◆ WHAT THE EXERCISE ASKS ◆
Copy the lines word for word, from the very first one through the one with "un rito arcaico", both ends included. Leave the pictures out.

=== SOURCE RECORDS ===

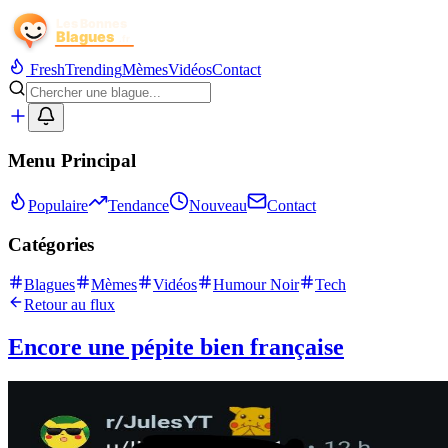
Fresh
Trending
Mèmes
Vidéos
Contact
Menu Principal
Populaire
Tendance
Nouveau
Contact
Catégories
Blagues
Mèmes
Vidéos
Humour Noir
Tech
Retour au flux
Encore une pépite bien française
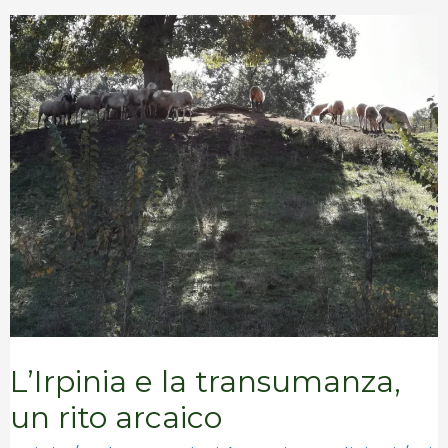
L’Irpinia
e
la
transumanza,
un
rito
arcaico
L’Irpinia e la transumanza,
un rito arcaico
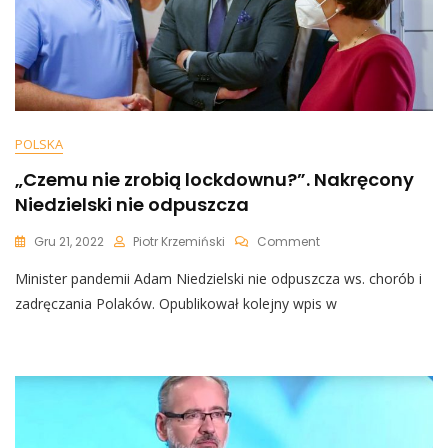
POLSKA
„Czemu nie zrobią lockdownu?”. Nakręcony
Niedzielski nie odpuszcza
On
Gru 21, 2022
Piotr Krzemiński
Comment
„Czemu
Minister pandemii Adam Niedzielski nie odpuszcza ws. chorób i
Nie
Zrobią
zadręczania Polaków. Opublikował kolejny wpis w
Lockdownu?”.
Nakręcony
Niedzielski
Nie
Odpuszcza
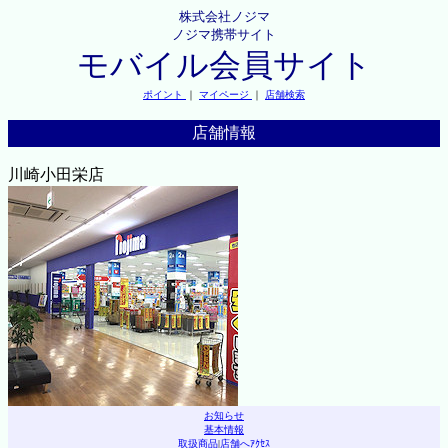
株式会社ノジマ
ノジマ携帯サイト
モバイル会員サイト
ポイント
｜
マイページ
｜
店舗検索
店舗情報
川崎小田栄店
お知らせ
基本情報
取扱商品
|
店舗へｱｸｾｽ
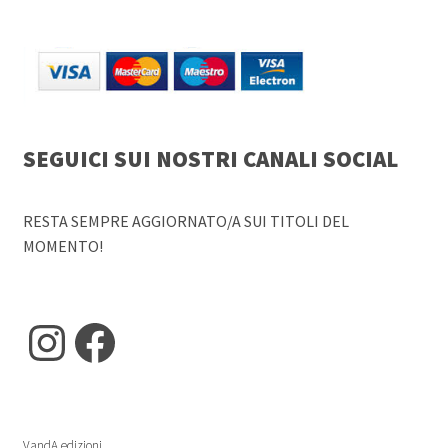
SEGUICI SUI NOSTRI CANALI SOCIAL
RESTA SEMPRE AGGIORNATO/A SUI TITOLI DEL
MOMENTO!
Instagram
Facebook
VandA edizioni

===

◆ SOLUTION FOR THIS TASK ◆
Fresh
Trending
Mèmes
Vidéos
Contact
Menu Principal
Populaire
Tendance
Nouveau
Contact
Catégories
Blagues
Mèmes
Vidéos
Humour Noir
Tech
Retour au flux
Encore une pépite bien française
L’Irpinia
e
la
transumanza,
un
rito
arcaico
L’Irpinia e la transumanza,
un rito arcaico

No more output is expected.